Collected data:
__________
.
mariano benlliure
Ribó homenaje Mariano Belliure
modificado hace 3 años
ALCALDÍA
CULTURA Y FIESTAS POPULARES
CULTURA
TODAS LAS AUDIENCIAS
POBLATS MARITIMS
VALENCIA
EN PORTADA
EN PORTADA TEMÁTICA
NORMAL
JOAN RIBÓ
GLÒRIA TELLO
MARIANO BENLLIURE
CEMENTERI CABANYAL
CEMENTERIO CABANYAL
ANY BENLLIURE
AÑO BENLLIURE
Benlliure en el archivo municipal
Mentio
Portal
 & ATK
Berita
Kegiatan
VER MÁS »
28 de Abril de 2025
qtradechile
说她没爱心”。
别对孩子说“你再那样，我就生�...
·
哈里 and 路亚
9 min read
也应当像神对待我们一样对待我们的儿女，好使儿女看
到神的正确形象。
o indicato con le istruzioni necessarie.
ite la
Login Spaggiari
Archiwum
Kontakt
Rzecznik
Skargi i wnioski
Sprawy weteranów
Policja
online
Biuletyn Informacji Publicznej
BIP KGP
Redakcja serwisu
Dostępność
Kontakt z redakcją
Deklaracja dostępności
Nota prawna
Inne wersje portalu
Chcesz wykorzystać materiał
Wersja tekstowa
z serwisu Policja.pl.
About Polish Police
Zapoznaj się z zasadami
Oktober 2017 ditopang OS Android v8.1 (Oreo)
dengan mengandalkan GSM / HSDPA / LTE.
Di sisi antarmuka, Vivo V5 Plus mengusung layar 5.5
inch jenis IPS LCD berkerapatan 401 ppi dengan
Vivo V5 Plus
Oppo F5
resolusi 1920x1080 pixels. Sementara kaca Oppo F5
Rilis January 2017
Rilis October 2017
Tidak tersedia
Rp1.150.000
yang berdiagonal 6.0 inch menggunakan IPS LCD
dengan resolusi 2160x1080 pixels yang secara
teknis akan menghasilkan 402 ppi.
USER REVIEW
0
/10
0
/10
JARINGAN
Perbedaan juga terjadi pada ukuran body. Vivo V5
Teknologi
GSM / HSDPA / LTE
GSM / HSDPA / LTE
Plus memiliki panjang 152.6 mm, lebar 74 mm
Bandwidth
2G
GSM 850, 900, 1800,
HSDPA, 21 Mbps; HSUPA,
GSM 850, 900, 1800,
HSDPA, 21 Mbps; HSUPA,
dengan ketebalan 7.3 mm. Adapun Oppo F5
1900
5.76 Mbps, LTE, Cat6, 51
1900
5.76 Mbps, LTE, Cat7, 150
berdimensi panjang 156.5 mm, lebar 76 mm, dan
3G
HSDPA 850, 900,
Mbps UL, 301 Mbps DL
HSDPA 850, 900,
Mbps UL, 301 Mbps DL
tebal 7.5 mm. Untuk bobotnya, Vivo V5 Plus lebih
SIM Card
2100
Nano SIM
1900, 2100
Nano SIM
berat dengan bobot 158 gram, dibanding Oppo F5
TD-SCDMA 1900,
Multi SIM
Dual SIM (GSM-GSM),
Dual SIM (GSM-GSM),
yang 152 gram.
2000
__________
* Exercise aim: Please extract each line of the listing above that contains the word "Vivo".

* Answer space:
Di sisi antarmuka, Vivo V5 Plus mengusung layar 5.5
Vivo V5 Plus
Perbedaan juga terjadi pada ukuran body. Vivo V5
tebal 7.5 mm. Untuk bobotnya, Vivo V5 Plus lebih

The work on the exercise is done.